**Your goal:** Search term "Capability": copy each line of the data containing it.
Available records section start
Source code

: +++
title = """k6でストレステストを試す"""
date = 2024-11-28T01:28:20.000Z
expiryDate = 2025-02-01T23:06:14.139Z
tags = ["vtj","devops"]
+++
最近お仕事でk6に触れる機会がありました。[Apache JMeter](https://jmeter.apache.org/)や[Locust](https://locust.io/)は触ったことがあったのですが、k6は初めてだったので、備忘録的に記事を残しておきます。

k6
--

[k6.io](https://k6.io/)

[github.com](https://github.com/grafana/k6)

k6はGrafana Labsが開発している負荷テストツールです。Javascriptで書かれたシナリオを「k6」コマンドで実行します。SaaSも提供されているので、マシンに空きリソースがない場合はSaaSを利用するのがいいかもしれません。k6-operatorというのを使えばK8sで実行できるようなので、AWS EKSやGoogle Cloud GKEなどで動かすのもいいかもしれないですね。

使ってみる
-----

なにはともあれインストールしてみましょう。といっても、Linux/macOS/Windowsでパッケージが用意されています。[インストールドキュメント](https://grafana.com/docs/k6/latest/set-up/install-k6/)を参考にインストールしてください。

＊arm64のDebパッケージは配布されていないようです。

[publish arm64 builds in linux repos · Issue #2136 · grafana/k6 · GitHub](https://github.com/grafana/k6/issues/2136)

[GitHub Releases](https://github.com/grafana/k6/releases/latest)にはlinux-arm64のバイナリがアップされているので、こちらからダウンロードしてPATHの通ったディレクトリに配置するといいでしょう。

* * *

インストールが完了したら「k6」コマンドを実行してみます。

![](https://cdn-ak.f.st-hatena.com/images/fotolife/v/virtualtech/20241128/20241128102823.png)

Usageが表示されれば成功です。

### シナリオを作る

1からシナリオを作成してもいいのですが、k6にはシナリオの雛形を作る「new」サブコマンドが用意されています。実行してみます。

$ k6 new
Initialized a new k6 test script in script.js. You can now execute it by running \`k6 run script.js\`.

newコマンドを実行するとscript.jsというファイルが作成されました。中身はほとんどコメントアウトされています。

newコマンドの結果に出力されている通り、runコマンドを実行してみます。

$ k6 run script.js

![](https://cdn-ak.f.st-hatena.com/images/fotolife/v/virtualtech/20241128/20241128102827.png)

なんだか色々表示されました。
Available records section end
Available records section start
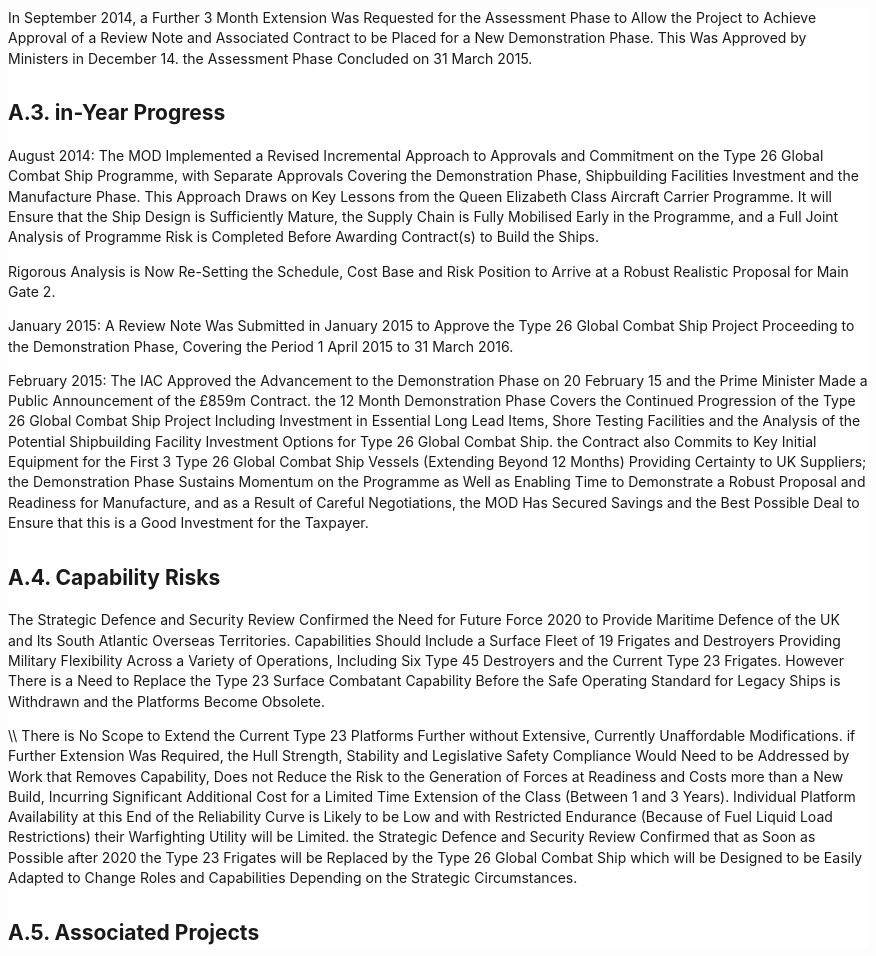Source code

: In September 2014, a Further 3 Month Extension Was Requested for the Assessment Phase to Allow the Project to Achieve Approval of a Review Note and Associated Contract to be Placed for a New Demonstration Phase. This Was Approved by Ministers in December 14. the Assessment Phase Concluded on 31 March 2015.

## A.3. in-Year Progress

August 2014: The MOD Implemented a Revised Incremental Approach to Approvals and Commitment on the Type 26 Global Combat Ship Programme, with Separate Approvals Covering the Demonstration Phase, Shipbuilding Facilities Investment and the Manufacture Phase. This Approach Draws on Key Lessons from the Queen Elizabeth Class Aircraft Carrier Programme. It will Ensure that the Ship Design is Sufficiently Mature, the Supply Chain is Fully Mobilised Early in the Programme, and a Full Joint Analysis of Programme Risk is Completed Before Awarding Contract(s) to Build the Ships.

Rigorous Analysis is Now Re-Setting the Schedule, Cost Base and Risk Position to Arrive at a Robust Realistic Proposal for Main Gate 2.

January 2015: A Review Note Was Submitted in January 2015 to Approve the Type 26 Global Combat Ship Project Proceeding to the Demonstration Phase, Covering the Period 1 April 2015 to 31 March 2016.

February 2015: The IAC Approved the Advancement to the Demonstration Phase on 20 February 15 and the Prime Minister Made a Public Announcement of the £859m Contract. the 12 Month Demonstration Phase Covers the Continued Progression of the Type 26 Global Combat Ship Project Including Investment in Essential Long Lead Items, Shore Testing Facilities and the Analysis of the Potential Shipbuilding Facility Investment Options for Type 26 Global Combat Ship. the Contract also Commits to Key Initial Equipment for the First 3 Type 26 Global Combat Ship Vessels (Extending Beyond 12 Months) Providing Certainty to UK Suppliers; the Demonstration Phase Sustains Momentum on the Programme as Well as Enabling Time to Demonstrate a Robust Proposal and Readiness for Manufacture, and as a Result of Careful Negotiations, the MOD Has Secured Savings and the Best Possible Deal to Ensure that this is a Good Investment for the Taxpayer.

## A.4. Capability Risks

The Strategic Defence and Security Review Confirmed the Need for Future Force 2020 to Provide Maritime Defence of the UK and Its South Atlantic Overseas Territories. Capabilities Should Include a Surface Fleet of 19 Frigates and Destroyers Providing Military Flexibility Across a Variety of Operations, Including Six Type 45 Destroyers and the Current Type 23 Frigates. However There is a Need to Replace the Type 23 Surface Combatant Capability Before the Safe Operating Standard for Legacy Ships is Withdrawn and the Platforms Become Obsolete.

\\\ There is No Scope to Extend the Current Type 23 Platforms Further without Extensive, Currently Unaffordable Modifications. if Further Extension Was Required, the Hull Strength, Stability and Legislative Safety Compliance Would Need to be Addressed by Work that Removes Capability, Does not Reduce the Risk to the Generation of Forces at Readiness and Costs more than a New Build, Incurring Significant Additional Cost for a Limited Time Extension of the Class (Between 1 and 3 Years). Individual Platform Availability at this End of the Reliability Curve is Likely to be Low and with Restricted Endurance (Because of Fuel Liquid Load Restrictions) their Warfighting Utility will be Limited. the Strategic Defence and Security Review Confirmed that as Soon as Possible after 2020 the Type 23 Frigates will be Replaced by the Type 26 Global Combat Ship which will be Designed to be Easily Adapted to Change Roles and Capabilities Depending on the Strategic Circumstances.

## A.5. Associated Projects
Available records section end
**Solution to this task:**
## A.4. Capability Risks
The Strategic Defence and Security Review Confirmed the Need for Future Force 2020 to Provide Maritime Defence of the UK and Its South Atlantic Overseas Territories. Capabilities Should Include a Surface Fleet of 19 Frigates and Destroyers Providing Military Flexibility Across a Variety of Operations, Including Six Type 45 Destroyers and the Current Type 23 Frigates. However There is a Need to Replace the Type 23 Surface Combatant Capability Before the Safe Operating Standard for Legacy Ships is Withdrawn and the Platforms Become Obsolete.
\\\ There is No Scope to Extend the Current Type 23 Platforms Further without Extensive, Currently Unaffordable Modifications. if Further Extension Was Required, the Hull Strength, Stability and Legislative Safety Compliance Would Need to be Addressed by Work that Removes Capability, Does not Reduce the Risk to the Generation of Forces at Readiness and Costs more than a New Build, Incurring Significant Additional Cost for a Limited Time Extension of the Class (Between 1 and 3 Years). Individual Platform Availability at this End of the Reliability Curve is Likely to be Low and with Restricted Endurance (Because of Fuel Liquid Load Restrictions) their Warfighting Utility will be Limited. the Strategic Defence and Security Review Confirmed that as Soon as Possible after 2020 the Type 23 Frigates will be Replaced by the Type 26 Global Combat Ship which will be Designed to be Easily Adapted to Change Roles and Capabilities Depending on the Strategic Circumstances.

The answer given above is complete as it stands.